Impalement injuries have been documented since the early beginnings of recorded history in ancient Egypt . Throughout the medieval period rectal impalement as a means of torture and execution became common practice, particularly among the Ottoman Turks [17, 18]. Perhaps the most famous rectal impalement case is illustrated in Nobel Prize winning author Ivo Andric's novel The Bridge on the Drina . In his book, Andric describes an executioner hammering an oak stake through a man's rectum, precisely guiding it “in the right direction,” consciously careful not to harm “any of the more important internal organs,” until it finally exited superiorly “close to the right shoulder muscle,” “level with the right ear,” and “had not seriously damaged the intestines, the heart, or the lungs” . Proper placement of the stake was intended to prolong suffering by lengthening the victim's postimpalement survival time. Although this type of impalement did take place throughout the middle ages, the particular execution Andric describes is entirely fictitious from a historical standpoint . Nonetheless, his description of the impaled object coursing superolaterally to the right through the pelvic, abdominal, and thoracic cavities, as well as his depiction of the injuries the victim sustained, is likely accurate as evidenced by the survival of the patient presented in our report.

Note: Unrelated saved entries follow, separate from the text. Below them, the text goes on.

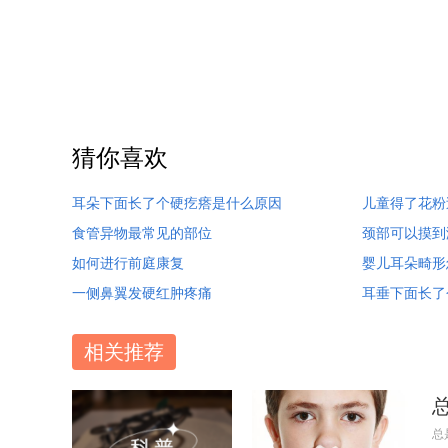
猜你喜欢
耳朵下面长了个硬疙瘩是什么原因
儿童得了花粉
食管异物最常见的部位
颈部可以摸到
如何进行前庭康复
婴儿耳朵畸形
一侧鼻翼发硬红肿疼痛
耳垂下面长了
相关推荐
总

The impaled object in our patient passed through the entire length of his torso yet did not shear any major blood vessels or permanently damage any organs. A similar anorectal impalement injury was reported in 1981 where a 26-year-old woman jumped from a second story window of a burning building and landed on a tree . The tree branch entered the anus, traveled superiorly to the right perforating mesentery and lacerating the right lobe of the liver antero-inferiorly, split the costochondral junction between the eighth to tenth ribs on the right side, and finally exited through the areola . As was the case with our patient, she was discharged from the hospital with a temporary colostomy after 8 weeks.

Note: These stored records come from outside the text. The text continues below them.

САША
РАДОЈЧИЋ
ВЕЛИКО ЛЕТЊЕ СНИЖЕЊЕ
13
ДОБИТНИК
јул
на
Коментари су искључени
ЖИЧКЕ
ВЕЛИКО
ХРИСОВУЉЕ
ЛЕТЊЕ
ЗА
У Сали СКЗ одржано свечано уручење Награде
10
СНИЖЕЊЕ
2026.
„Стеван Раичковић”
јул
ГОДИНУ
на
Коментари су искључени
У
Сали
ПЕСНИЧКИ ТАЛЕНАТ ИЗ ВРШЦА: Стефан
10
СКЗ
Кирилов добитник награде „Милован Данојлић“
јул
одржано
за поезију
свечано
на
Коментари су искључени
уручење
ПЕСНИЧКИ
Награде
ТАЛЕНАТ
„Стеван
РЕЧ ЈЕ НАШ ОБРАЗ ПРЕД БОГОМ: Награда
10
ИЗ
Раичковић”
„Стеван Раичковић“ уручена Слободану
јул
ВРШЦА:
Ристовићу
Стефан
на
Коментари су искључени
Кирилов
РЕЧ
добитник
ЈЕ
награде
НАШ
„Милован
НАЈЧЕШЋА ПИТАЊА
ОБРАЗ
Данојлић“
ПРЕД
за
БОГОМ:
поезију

This patient survived a complicated and potentially lethal penetrating injury. Like other similar bowel perforating injuries, this case was managed with a colostomy and resulted in no intra-abdominal infectious complications. The anatomic location of the impaled object was fortunate, and minimal manipulation of the object was critical in order to preserve any potential tamponade effects and minimize blood loss. His current level of health supports both historical and evidence-based treatment protocols. Through the cooperative efforts of trauma, cardiovascular, and orthopedic surgeons, specialists in cardiology, neurology, and infectious disease, and dozens of support staff members our patient experienced a successful outcome.